A notable source of non-constant-size-ness in a widget tree is a
GtkLabel
with wrap = true
, which runs a single Pango layout to measure
its height-for-width, and its own binary search, each time doing a Pango
layout, in case it has to measure its width-for-height. So if a
wrappable label is located in a horizontal box, there will be two levels
of binary searches performed. Moreover, the amount of nested binary
searches gets amplified if the label is wrapped into several layers of
boxes of alternating orientations, which causes a huge number of Pango
layouts to be performed.
This has been found to be a source of major performance issues in Fractal and Paper Plane chat apps.
Partly address the issue by noticing that the common case is actually the box having a single non-constant-size child, and a number of constant-size children; for example, this can be a wrappable label with the message text (height-for-width), sender's avatar (constant-size), and a non-wrappable label with the date/time the message was sent (also constant-size). This is also true of the many layers of outer boxes; where the inner box is the only non-constant-size child.

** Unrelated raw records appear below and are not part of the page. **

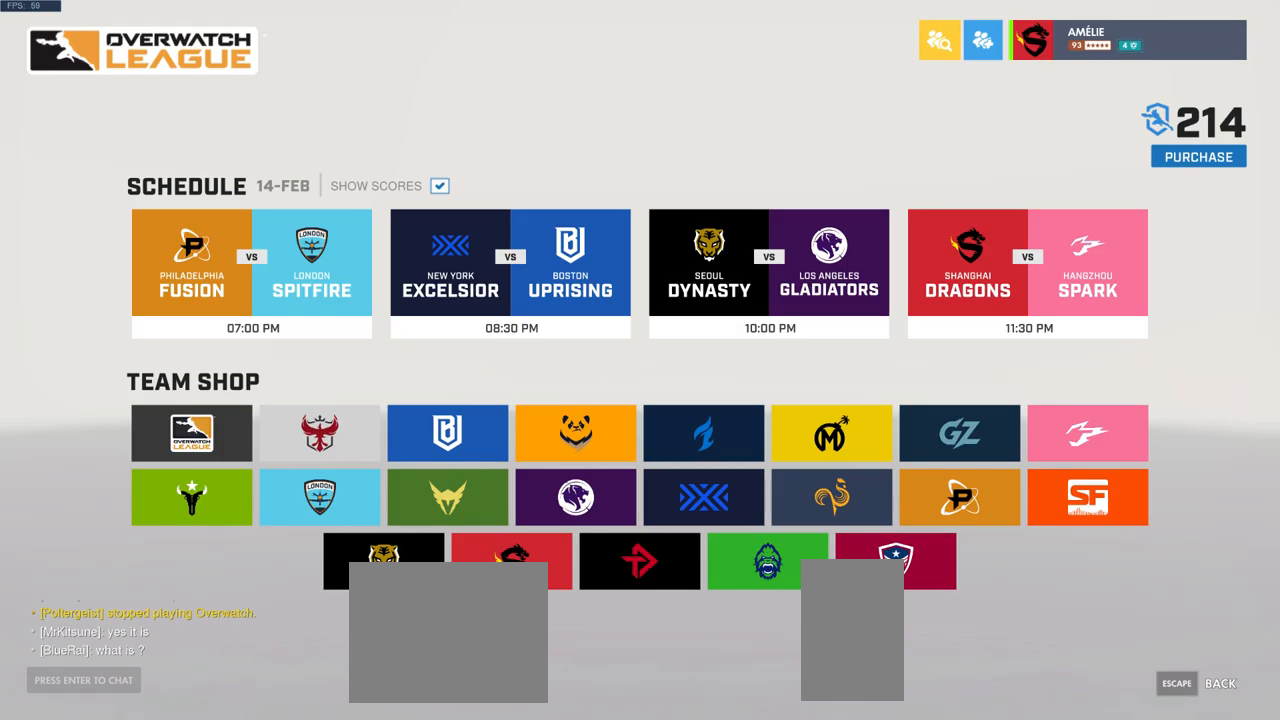
{"keys": [], "mouse": [], "events": [[233, "mouse_left", "down"], [333, "mouse_left", "up"]]}
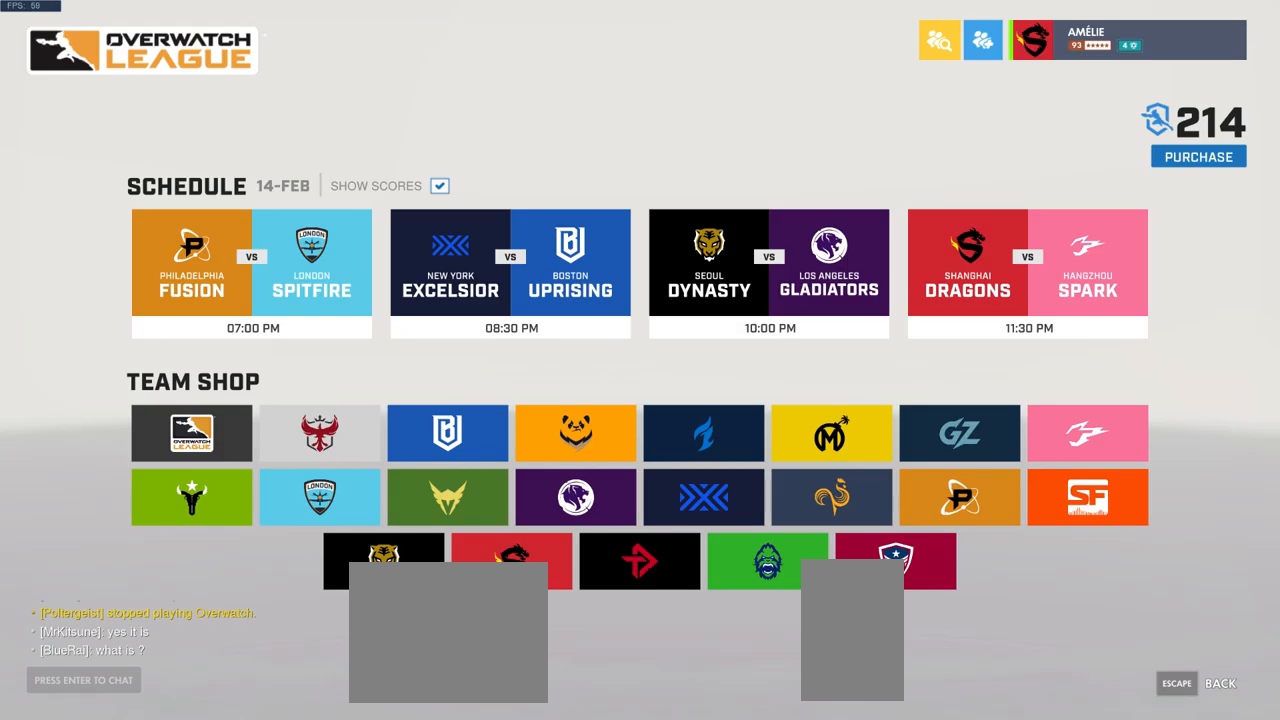
{"keys": [], "mouse": [], "events": []}
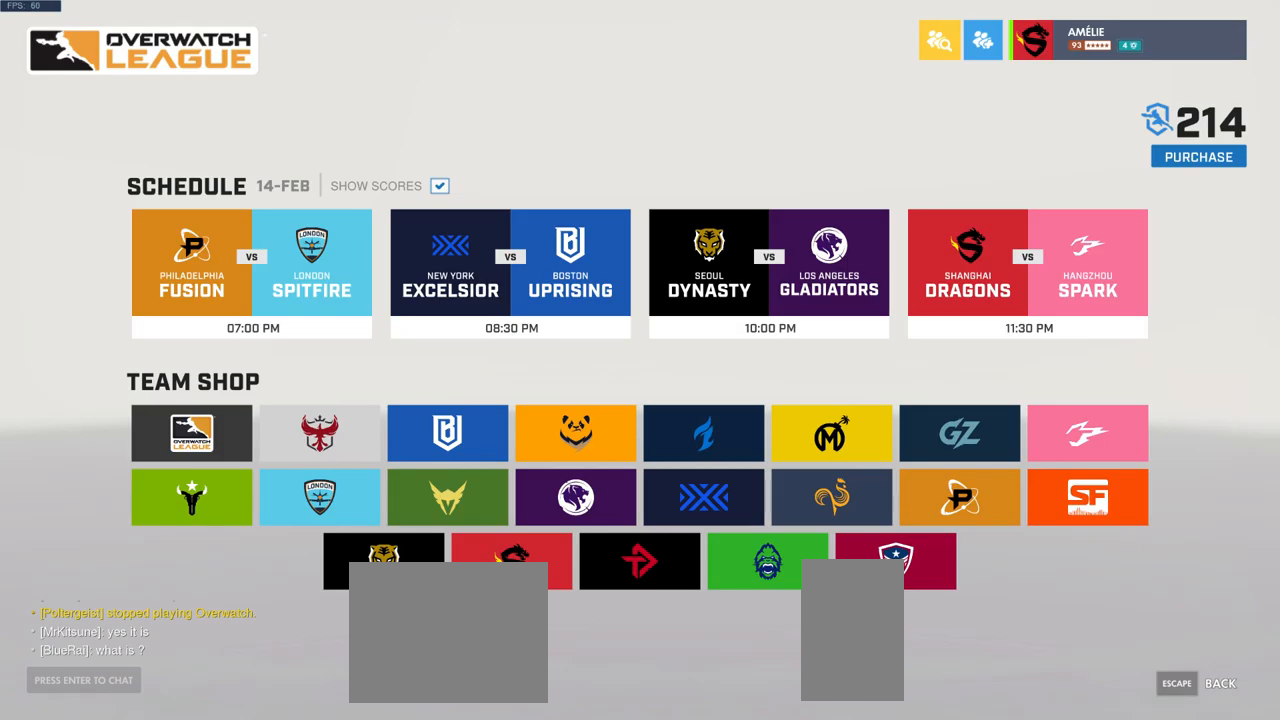
{"keys": [], "mouse": [], "events": [[300, "mouse_left", "down"], [383, "mouse_left", "up"]]}
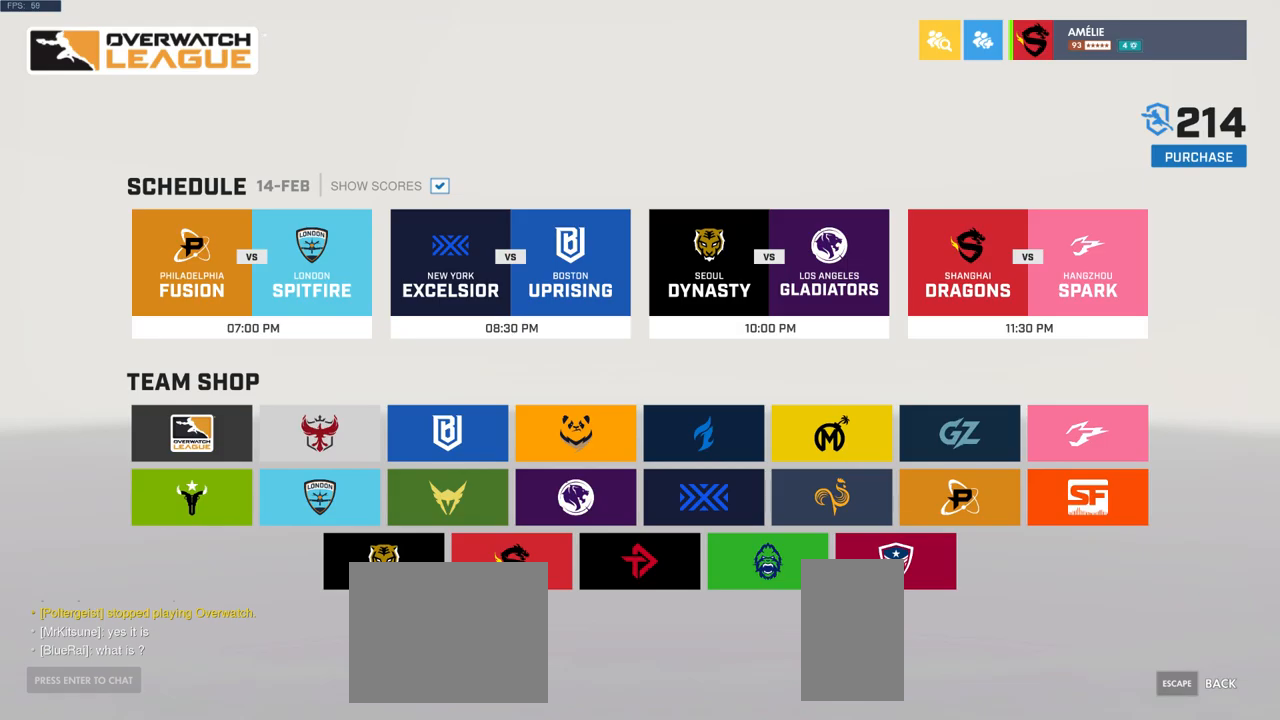
{"keys": [], "mouse": ["left"], "events": [[500, "mouse_left", "down"]]}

In this simple and common case, we can ask the single non-constant-size child for its minimum size in the opposite orientation directly, without running a binary search. This cuts down on the number of Pango layouts dramatically.
While this helps a lot with my sample test layouts, I have been unable to see how much this would help actual Fractal and Paper Plane, because Flatpak makes it way too difficult to run an app against a patched version of GTK. (If anyone has any tips on how one can do this with reasonable ease, please teach me!)
This (along with !6219 (merged)) is the most straightfoward, least intrusive optimization that should already have a large impact. I have some ideas for speeding things up further, some of which I have implemented, but they're more involved (new GtkSizeRequestCache
APIs...) and I would expect them to be a lot more controversial, so I'm not submitting those, at least for now.